Most interesting to the angler are the fishes of the salmon and trout (fig. [115]) family, because they are gamy, beautiful, excellent as food and above all perhaps because they live in the swiftest and clearest waters in the most charming forests. The salmon live in the ocean most of their life, but ascend the rivers from the sea to deposit their eggs. The king salmon (Oncorhynchus tschawytscha) of the Columbia goes up the great river more than a thousand miles, taking the whole summer for it, and never feeding while in fresh water. Besides the different kinds of salmon, the black-spotted or true trout, the charr or red-spotted trout of various species, the whitefish (Coregonus), the grayling (Thymallus signifer) and the famous ayu of Japan belong to this family.
Fig. 115.—The rainbow-trout, Salmo iridens. (From specimen.)
In the sea are multitudes of fish forms arranged in many families. The myriad species of eels agree in having no ventral fins and in having the long flexible body of the snake. Most of them live in the sea, but the single genus (Anguilla) or true eel which ascends the rivers is exceedingly abundant and widely distributed. Most eels are extremely voracious, but some of them have mouths that would barely admit a pin-head. The codfish (Gadus callarias) is a creature of little beauty but of great usefulness, swarming in all arctic and subarctic seas. The herring (Clupea harengus), soft and weak in body, are more numerous in individuals than any other fishes. The flounders (fig. [116]) of many kinds lie flat on the sea-bottom. They have the head so twisted that the two eyes occur both together on the uppermost side. The members of the great mackerel tribe swim in the open sea, often in great schools. Largest and swiftest of these is the sword-fish (Xiphias gladius), in which the whole upper jaw is grown together to form a long bony sword, a weapon of offence that can pierce the wooden bottom of a boat.
Fig. 116.—The winter flounder, Pseudopleuronectes americanus. (After Goode.)

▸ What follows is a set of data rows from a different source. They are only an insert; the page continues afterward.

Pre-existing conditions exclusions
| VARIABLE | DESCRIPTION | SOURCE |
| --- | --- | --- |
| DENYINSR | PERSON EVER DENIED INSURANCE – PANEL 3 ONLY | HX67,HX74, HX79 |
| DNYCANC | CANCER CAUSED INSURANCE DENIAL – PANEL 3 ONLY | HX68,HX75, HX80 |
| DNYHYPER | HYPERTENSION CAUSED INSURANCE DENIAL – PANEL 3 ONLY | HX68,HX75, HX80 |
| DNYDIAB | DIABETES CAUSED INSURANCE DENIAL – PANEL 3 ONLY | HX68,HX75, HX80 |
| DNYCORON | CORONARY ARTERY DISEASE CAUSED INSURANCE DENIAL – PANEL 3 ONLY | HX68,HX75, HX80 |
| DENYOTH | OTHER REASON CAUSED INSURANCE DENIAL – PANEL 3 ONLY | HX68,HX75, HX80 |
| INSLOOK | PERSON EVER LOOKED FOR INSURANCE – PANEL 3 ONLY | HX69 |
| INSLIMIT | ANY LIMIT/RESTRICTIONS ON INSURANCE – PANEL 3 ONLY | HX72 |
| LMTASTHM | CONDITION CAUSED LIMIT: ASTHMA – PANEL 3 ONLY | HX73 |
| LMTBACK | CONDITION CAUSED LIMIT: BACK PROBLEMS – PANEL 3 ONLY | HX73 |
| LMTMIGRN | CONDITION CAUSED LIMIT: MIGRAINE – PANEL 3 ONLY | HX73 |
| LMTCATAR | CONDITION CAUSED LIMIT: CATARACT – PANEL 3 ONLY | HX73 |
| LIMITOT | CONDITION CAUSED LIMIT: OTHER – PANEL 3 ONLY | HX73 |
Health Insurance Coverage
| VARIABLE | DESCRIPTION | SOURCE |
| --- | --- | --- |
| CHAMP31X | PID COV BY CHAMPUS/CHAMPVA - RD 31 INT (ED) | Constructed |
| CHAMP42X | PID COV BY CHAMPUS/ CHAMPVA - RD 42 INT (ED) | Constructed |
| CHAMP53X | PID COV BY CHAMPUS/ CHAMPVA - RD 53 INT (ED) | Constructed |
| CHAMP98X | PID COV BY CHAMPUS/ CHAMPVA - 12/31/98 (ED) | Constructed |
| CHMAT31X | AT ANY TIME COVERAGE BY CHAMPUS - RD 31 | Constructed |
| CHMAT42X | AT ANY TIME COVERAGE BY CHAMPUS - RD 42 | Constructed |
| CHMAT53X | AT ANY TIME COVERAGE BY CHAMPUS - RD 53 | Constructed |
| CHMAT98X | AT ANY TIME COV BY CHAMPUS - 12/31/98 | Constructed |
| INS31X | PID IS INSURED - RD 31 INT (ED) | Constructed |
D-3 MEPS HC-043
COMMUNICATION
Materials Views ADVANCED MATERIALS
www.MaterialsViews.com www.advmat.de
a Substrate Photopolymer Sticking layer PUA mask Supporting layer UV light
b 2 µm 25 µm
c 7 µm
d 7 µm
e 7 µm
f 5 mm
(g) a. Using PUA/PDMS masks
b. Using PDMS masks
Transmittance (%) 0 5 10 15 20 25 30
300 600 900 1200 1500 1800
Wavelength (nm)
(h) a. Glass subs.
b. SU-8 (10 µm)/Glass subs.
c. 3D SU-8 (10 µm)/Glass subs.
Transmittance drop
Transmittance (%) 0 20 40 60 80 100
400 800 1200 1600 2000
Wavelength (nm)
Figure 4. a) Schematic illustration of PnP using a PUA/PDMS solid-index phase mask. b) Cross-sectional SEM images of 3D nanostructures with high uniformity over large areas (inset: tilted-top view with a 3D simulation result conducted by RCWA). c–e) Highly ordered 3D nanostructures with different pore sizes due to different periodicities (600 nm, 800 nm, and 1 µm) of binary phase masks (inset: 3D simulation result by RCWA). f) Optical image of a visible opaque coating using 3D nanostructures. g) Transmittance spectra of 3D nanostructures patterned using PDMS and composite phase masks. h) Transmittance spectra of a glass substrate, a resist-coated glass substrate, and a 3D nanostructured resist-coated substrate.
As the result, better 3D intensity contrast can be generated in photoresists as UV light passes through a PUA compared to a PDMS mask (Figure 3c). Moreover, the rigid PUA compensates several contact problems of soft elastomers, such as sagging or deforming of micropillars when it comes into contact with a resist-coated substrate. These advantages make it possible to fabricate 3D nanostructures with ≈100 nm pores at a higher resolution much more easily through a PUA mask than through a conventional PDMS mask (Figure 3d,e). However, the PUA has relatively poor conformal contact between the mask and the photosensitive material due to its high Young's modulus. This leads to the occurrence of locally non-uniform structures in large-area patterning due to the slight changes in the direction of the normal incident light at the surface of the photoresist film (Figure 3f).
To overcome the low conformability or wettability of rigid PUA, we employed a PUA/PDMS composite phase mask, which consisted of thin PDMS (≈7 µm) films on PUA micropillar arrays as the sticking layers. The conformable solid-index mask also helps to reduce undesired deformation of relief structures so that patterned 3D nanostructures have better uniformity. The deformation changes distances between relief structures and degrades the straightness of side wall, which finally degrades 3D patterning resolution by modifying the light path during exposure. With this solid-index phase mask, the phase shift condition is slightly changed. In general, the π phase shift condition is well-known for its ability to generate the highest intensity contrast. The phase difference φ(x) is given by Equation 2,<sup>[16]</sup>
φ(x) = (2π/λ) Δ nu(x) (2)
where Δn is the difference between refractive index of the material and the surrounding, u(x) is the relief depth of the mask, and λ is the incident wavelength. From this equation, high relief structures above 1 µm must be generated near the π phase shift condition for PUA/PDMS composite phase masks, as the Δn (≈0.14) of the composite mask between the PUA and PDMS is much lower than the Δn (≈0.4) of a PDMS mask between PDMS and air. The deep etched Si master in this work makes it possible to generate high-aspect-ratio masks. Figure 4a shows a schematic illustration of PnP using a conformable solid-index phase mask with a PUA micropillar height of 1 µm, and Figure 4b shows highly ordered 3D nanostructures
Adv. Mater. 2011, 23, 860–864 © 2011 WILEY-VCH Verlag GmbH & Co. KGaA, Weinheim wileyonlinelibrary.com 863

Many of the ocean fishes are of strange form and appearance. The sea-horses (Hippocampus sp.) (fig. [117]) are odd fishes covered with a bony shell and with the head having the physiognomy of that of a horse. They are little fishes rarely a foot long, and cling by their curved tails to floating seaweed. The pipefish (Syngnathus fuscum) is a sea-horse straightened out. The porcupine-fishes and swellfishes (Tetraodontidæ) have the power of filling the stomach with air which they gulp from the surface. They then escape from their pursuers by floating as a round spiny ball on the surface. The flying-fishes (Exocœtus) leap out of the water and sail for long distances through the air, like grasshoppers. They cannot flap their long pectoral fins and do not truly fly; nevertheless they move swiftly through the air and thus escape their pursuers. In its structure a flying-fish differs little from a pike or other ordinary fish.